Ce programme dispose d’un encadrement technique qui s’étoffe. Aux instituts techniques dépendant du MADR s’ajoutent les Chambres d’agriculture, les Coopératives de Céréales et de Légumes Secs (CCLS) et les entreprises semencière étrangères.

Ces dernières disposent d’un réseau de techniciens algériens qui accompagnent les agriculteurs. C’est le cas de la société Basf avec ses variétés de colza Invigor de type Clearfield. Ces firmes ont mis sur pied un programme d’appui technique aux agriculteurs appelé Maghreb Oléagineux. Un programme soutenu par un financement de l’Union Européenne.

A terme, ce type d’appui technique pourrait être renforcé avec le service agronomique des usines de trituration. Il s’est révélé particulièrement efficace dans le cas de la tomate de conserve. La vulgarisation du repiquage en plein champ de plants élevés sous serre par la cellule agronomique du groupe Benamor a ainsi permis de tripler les rendements de la tomate.

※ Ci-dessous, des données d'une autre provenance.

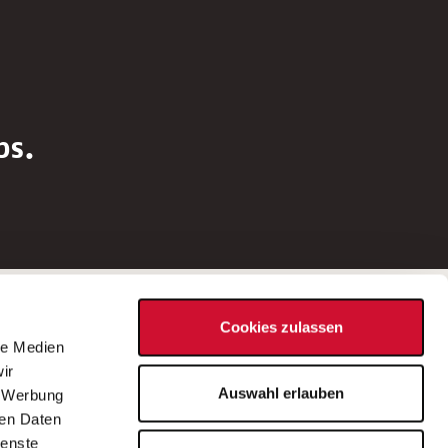
bs.
Social Media
Cookies zulassen
d
le Medien
rn
ir
Bei Fragen zu einer Stellenausschreibung
Auswahl erlauben
, Werbung
wenden Sie sich bitte an die*den in der
ren Daten
Stellenausschreibung genannte*n
ienste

Des industries de trituration installées sur le littoral

Les usines de trituration d’oléagineux sont situées à Jijel, Béjaïa ou Oran. Toutes sont installées sur le littoral. Signe que si les investisseurs à l’origine de ces projets sont disposés à utiliser des oléagineux produits localement, ils ne s’interdissent pas le recours à un approvisionnement par bateau en provenance de l’étranger. La balle est donc dans le camp des services agricoles.